Teetotal recall
Depending on your disposition and on the drunken company you may have witnessed, if not kept, at some point of your formative life, you either find the effects of drinking attractive or you do not. Indrajit Hazra writes.
It’s Christmas. And what could be a better time to talk about teetotalers than the day after Christmas eve? (Well, if you say Gandhi Jayanti, you have a point. But who’s side are you on?) The cult of teetotalism has its origins in watching or being in the company of the inebriated. Ironically, so is the origins of drinking alcohol. Depending on your disposition and on the drunken company you may have witnessed, if not kept, at some point of your formative life, you either find the effects of drinking attractive or you do not.

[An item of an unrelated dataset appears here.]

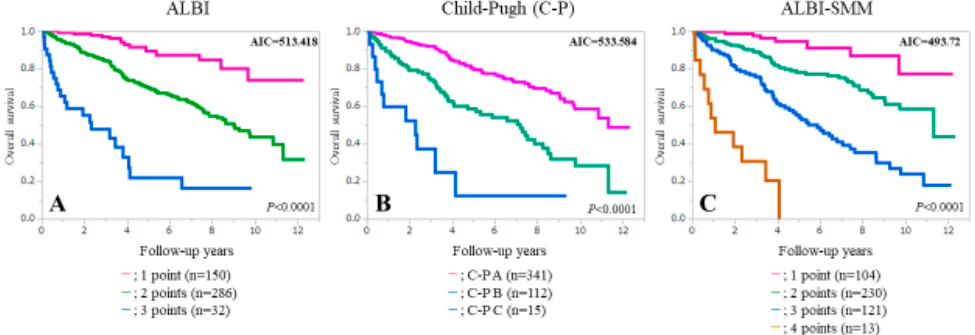
Figure 3. Kaplan-Meier curves according to the ALBI grade ( A ), the Child-Pugh classification ( B ) and the ALBI-SMM grade ( C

While no rigorous study has been conducted to ascertain who is a happy, attractive drunk and who is a foul, despicable drunkard, it can be safely said that despite the bad rep drinking has, it brings pleasure to the drinker that is denied to the non-drinker. The problem, of course, is the effects of excessive drinking. While poets and writers and singers and bankers have managed to cover their tracks by using their poetry, writing, songs and banking skills to make society at large excuse them for their ethyl alcohol-fuelled behaviour (‘He’s a drunkard, but then, he’s a poet!’), for those lacking the skills required to get away with being a heavy drinker, only castigation awaits. The funny bit is that to use the example of drunks lying in the gutters or smashing up the furniture as a warning against drink is like using the example of the two planes that were made to crash into the World Trade Centre on September 11, 2001, and pointing out the extreme dangers of flying.

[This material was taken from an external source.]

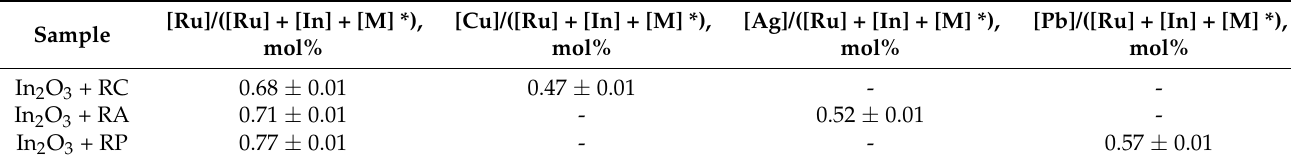
Table 1. Elemental composition of hybrid materials.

Don’t get me wrong. I’m not extolling the joys of getting pissed (not here, at any rate). I’m simply questioning the teetotaler’s notion of the world being divided into alcoholics and abstainers and nothing in between. Teetotalling for health reasons, of course, is understandable — by which I mean abstaining because of a medical condition like a busted liver, not because of prolonging one’s longevity or some other deeply narcissistic motive. As for religious regulations, like the case with all laws and rules, some faiths insist on abstinence for the same reasons that many bosses or parents-in-law frown on employees or children-in-law drinking: the possibility of ‘overdrinking’ leading to embarrassment and temporary floutings of hierarchy.
The effects of excessive drinking have been dutifully noted in all cultures, including those that celebrate drinking. Its after-effects have even been noted by one of the most keenly self-observing drunk of all, writer-drinker Kingsley Amis. In his novel Lucky Jim he decodes the essence of a hangover: “The light did him harm, but not as much as looking at things did; he resolved, having done it once, never to move his eyeballs again. A dusty thudding in his head made the scene before him beat like a pulse. His mouth had been used as a latrine by some small creature of the night, and then as its mausoleum.” It’s too early for me as I write this to confirm his description, but going by the ‘last time’, I would think he’s put it down pat.
But despite the after-effects of excessive drinking that include the feeling of two midgets sitting on one’s face, two things stand out: the joy of drinking outweighs the sufferings of the ‘day after’; and that I’ve fallen for the teetotaler’s argument of all drinking being or leading up to a binge. Instead, let me swing the focus back to the dangers of teetotalism.
Life, barring the occasional ruptures, is boring. And the teetotaler, equipped with his incredible arsenal of self-righteousness, thinks otherwise — or worse, thinks everyone else is wrong about life. (The horror of a gentleman once announcing that he didn’t need to drink as he was “high on life” has left deep and lasting scars in my psyche.) As a result, in an evening of merriment the teetotaler is guaranteed to be boring while the drinking lot at least try and re-arrange the real world. Although, I must add lest you think I make scintillating company, all teetotalers are boring; but not all boring people are teetotalers.
Teetotalling is also about despising raucous laughter. In-built in the practice of refusing to let alcohol enter one’s blood stream and thereby lower one’s inhibitions, there is the hankering for control. While Stalin and Mao did fine with their vodkas and maitais, there is a correlation one can detect in teetotalling and totalitarianism hitched to cultural-religious mores.
But perhaps most perversely, teetotalling’s biggest bane is that it encourages others — especially the young — to make drinking and drunkenness the same thing, with the result of someone without elders or peers who enjoy a drink or two to take the cue from resorting to glugging. So teetotalers are really responsible for encouraging drunkenness. There, I said it.
Have a merry Christmas everyone, and cheers to you, Atalji, on your 87th birthday.